Not once, not twice, not thrice but four times, the Milwaukee Journal Sentinel has published columns by John Torinus that enlist bogus facts -- or no facts at all! -- to attack the Senate Democrats' Healthy Wisconsin proposal.
Torinus' resume includes posts as chairman of Serigraph, board member of the WMC and a former business editor of the right-wing Milwaukee Sentinel. But his performance at the Journal Sentinel calls to mind Elizabeth McCaughey, the right wing hack who distorted and misrepresented, to no small effect, the Clinton Health Security plan in the pages of The New Republic in 1994.
From Theda Skocpol's "Boomerang: Health Care Reform and the Turn Against Government" (p. 153):
McCaughey included outright lies about the Health Security bill, for example, falsely stating that it would prevent patients and doctors from dealing with one another outside of officially approved insurance plans. Her accusations about bureaucratic regulations forcing middle class people into low-cost managed-care plans were in fact much more true of the Cooper bill than Clinton's Health Security. But the editors of the New Republic favored the Cooper plan and were happy to use McCaughey's smear piece to sully public perceptions of Clinton's proposals.
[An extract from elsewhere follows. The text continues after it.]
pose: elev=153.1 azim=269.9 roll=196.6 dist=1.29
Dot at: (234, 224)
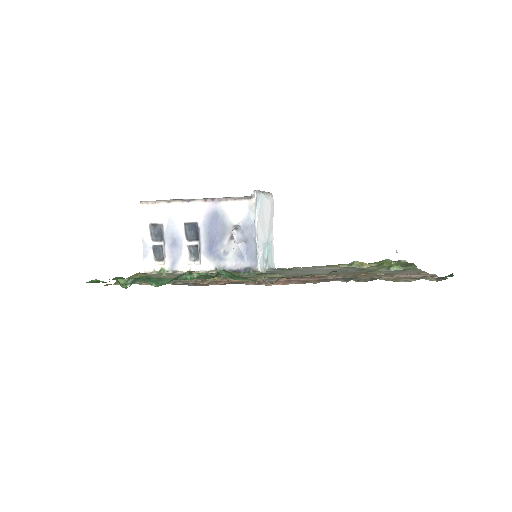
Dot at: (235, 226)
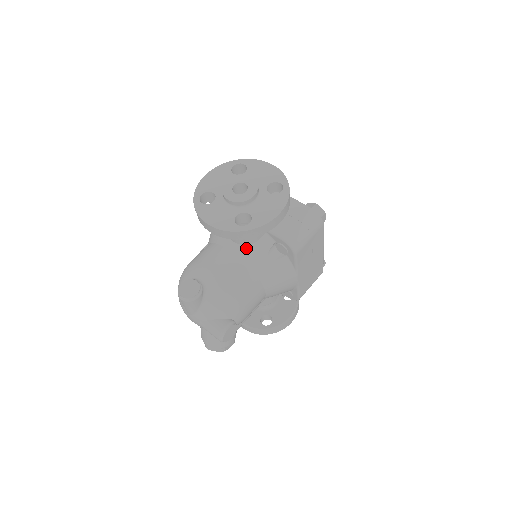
Hey JS editors: if a news reporter blew facts as often as Torinus he or she would be (hopefully) pulled from the beat or given a good talking to. And while Torinus may be an opinion columnist, that does not give him a license to make shit up -- as he has been doing all summer long when it comes to Healthy Wisconsin.
The Brawler would suggest that Torinus' intellectually dishonest attacks are intended more to advance the interests of the WMC than to enlighten the readers of the JS.
The Brawler would like to think that the JS would resent being so used. But if it's not, the least the paper could do is make explicit that it's a conduit for WMC talking points.